According to my 1.3 second Google search, empathy in negotiation involves the following:
Tumblr media
Obi-wan “surrenders” to the enemy forces, allowing himself to be - well, not taken prisoner, but at least be put in a rather vulnerable position. He then invites the opposing commander to sit at an improvised table, feigning a coughing fit so he can request tea. 
Tumblr media
He reads the situation and the General’s emotions perfectly, anticipating the General is tired, not really *in* the fight, and more than willing to accept Obi-wan’s easy surrender as the needed win it appears to be on the surface.
Tumblr media
Obi-wan tells the General again and again, in different ways, that he is surrendering, that it’s over for Obi-wan. It’s very convincing, to a certain degree, although this General calls him the “infamous” General Kenobi, which - really, my friend, you should have seen this coming. 
Tumblr media
“Order your troops to stand down.” Obi-wan never does, instead sidestepping the request to invite the General down to negotiate in a civilized manner. I find this interaction to be vague and unconvincing, Kenobi!
Tumblr media
Finally, deflect, flatter, and guess. It’s not hard to imagine a General of the CIS - a much-maligned one it seems, would fall prey to a bit of well-placed flattery. We already know Obi-wan can turn on the charm when he feels like it and that he is a master of deflection. Calling the General a “legend of the Inner Core,” even if it a complete falsehood (or what Obi-wan might refer to as the truth, from a certain point of view, as in the General’s own) is a well-placed educated guess in order to diffuse and delay the situation until reinforcements arrive.
Obi-wan does all of this without a Mind Trick. Now, remember the fact that he is an accomplished Force user with a high level of empathy and it’s no wonder he is the most-referenced character in the Wookieepedia Mind Trick page (canon), only followed by Luke Skywalker. (And what was the first true Jedi power Luke witnessed from old Ben Kenobi? Krayt dragons aside? The mind trick with the Stormtroopers.)

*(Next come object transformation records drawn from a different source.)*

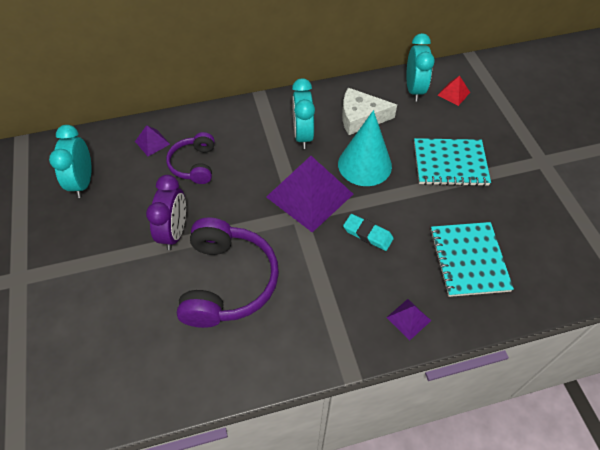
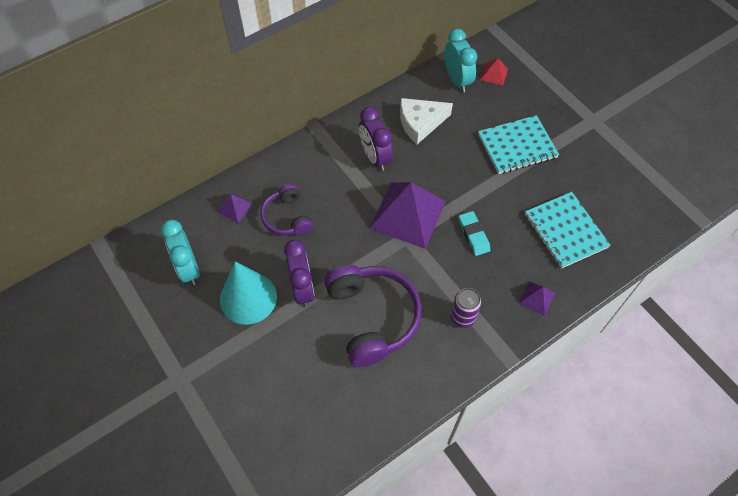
camera: 20 degrees left, 5 degrees up
turquoise clock [292,78,315,149] -> purple clock [359,107,393,171]
turquoise cone [338,110,392,186] -> turquoise cone moved to [220,262,277,325]
turquoise eraser [343,214,394,251] -> turquoise eraser turned 60 degrees clockwise [459,211,491,256]
none -> purple can [451,288,482,328]

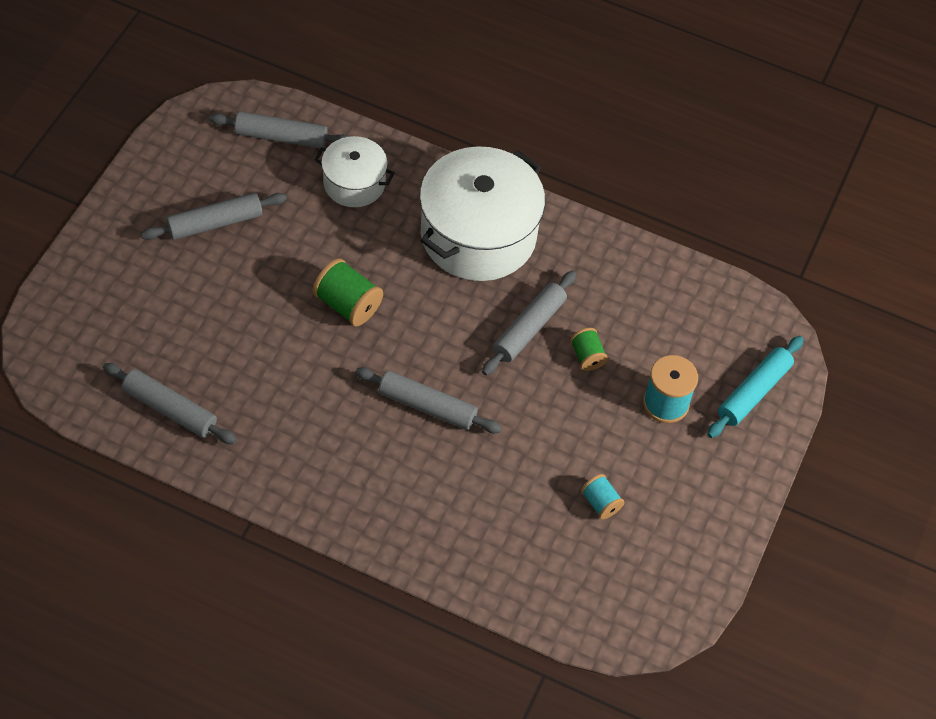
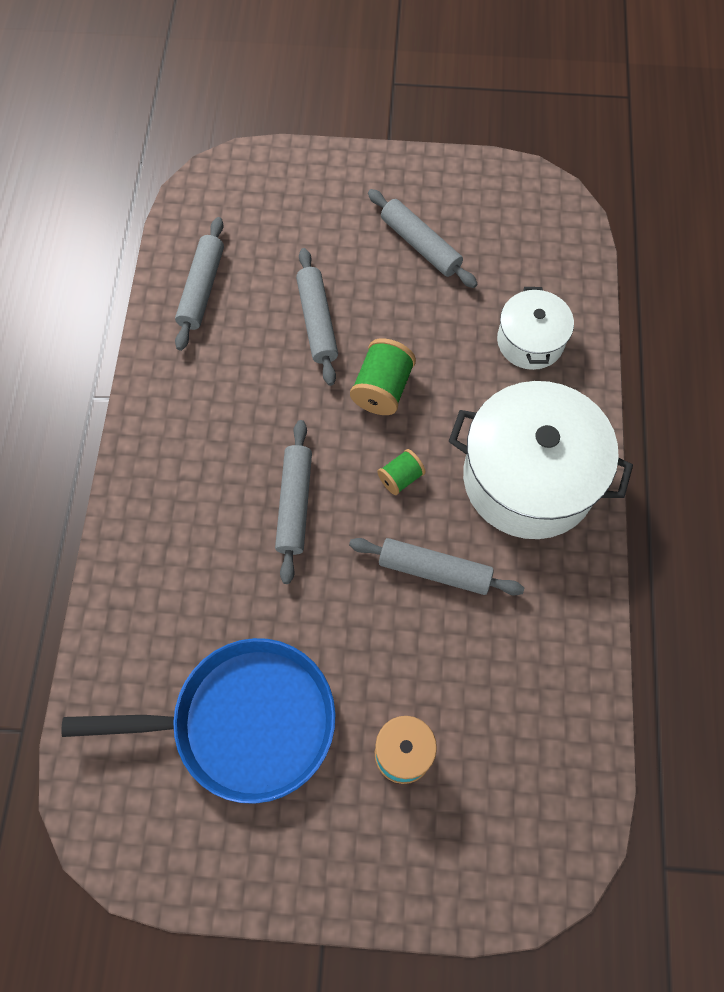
camera: 75 degrees right, 10 degrees up
grey rolling pin [209,111,349,148] -> grey rolling pin moved to [296,248,338,386]
green spool [570,328,608,371] -> green spool moved to [377,449,426,495]
turquoise spool [581,474,625,519] -> blue pan [62,638,336,804]
turquoise rolling pin [707,336,804,438] -> none

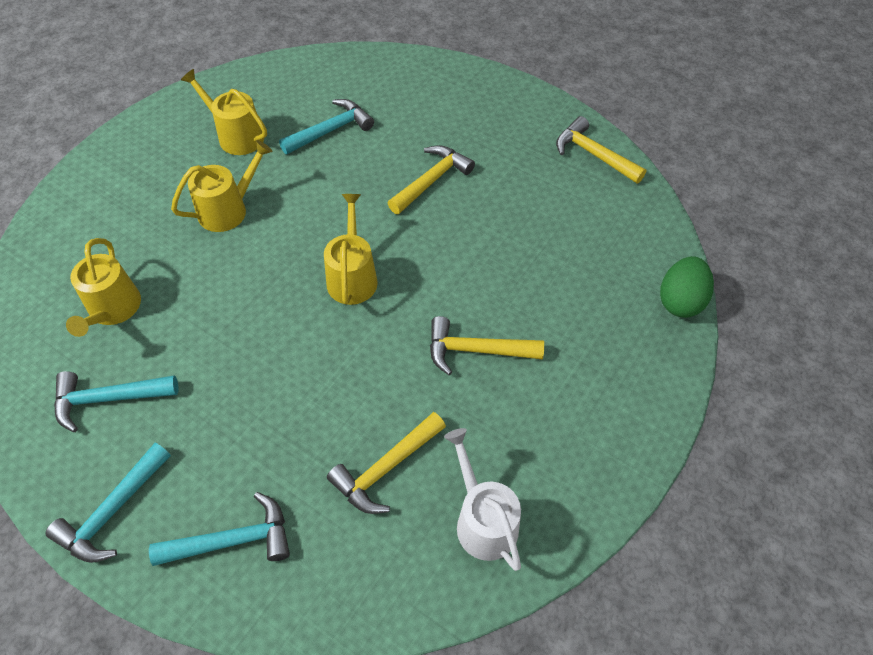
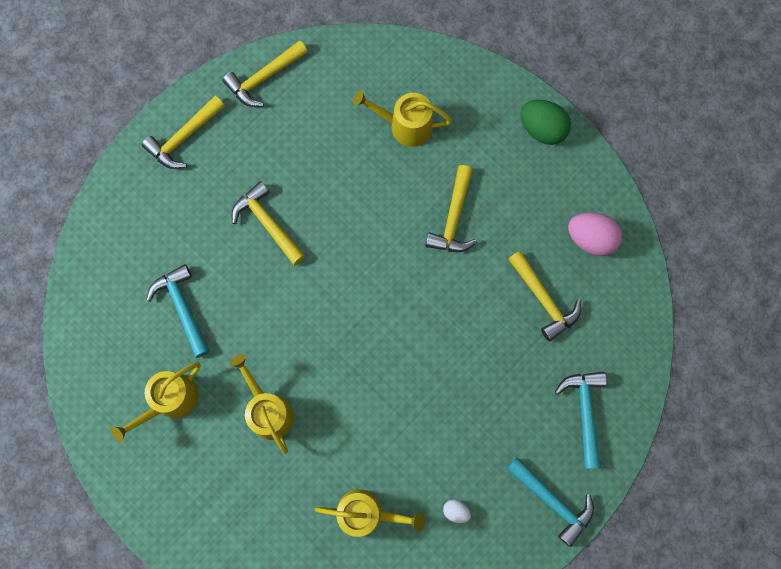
camera: 80 degrees left, 20 degrees up
turquoise hammer [54,371,178,432] -> white egg [443,500,471,523]
yellow watering can [324,194,378,305] -> yellow watering can moved to [353,90,452,147]
white watering can [444,428,521,571] -> pink egg [568,213,622,256]
green egg [660,256,714,318] -> green egg moved to [521,100,571,145]
none -> yellow hammer [142,96,225,169]

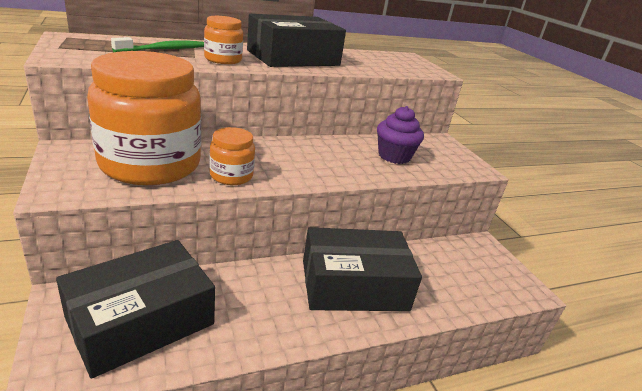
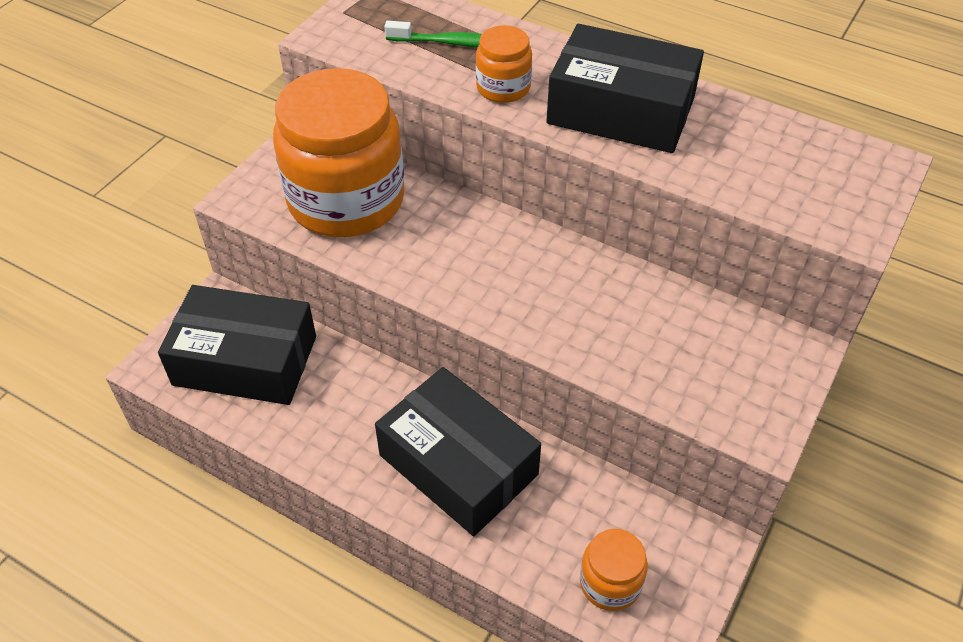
camera: 55 degrees right, 20 degrees up
orange jar [209,127,255,185] -> orange jar moved to [580,529,648,611]
purple cupcake [377,106,424,164] -> none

So tl;dr, Obi-wan is great at the mind trick because he is empathetic, which we have evidence of in his negotiation skills. (Now, if he was so empathetic, why didn’t he pick up on Anakin’s turn? Personally, I think he did, but he was deep in denial and we all know Obi-wan had a blind spot as large as a Dantooine moon when it came to Anakin. It’s one thing to be empathetic. It’s another thing to acknowledge that information and accept it.)